Germany, Europe’s biggest economy and the continent’s economic driver, unexpectedly lost momentum in the third quarter of 2018, with a contraction of 0.2 per cent over the previous quarter. German GDP expanded at only 1.5 per cent last year, compared with growth of 2.2 per cent in 2017. German retail sales fell in December at their steepest rate since 2007, and car exports to China are on the wane.
If Britain crashes out of the European Union on March 29 – the official Brexit date – without a trade deal, German car exports could take a dive. Britain is one of Germany’s biggest markets for BMW, Mercedes-Benz and Volkswagen.
The German government has already cut its growth projection for 2019 to 1 per cent – the lowest pace in six years – from 1.8 per cent. Almost all of the country’s economic indicators are pointing in the wrong direction, and a recession is not being ruled out. The German economy is highly reliant on exports, and as world trade decelerates because of new tariffs and the threat of an all-out trade war between the United States and China, the German export machine can only suffer. A hard Brexit would deepen the downturn.
Mr. Conte was quick to blame external factors for Italy’s downturn, such as the global tariff tensions and last year’s battle with the European Commission over Italy’s budget deficit. The EC wanted Italy to spend less, and after months of bickering that rattled Italian debt markets, the country only partly complied, agreeing to run a deficit this year of 2 per cent of GDP, down from 2.4 per cent.
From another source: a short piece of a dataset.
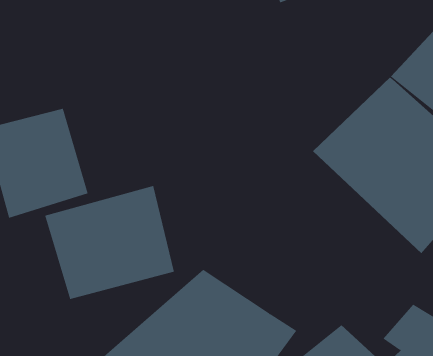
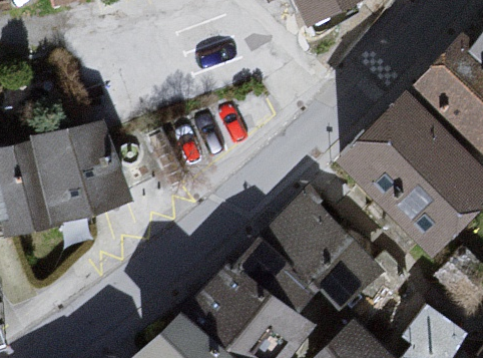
building: [44,185,174,300] -> none
building: none -> [233,198,390,313]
Mr. Conte on Thursday said “I am not worried” about the two consecutive quarters of contraction, calling the dip “transitory.” He predicted that when the new budget measures – including new pension and welfare spending – kick in, Italian growth will resume.
But some strategists and economists think Italy might not get so lucky. “The growth forecasts on which the budget was based have already been blown out of the water, and euro-zone growth continues to weaken,” said James Athey, a portfolio manager at London’s Aberdeen Standard Investments. “Italy is going to have to face up to some real problems."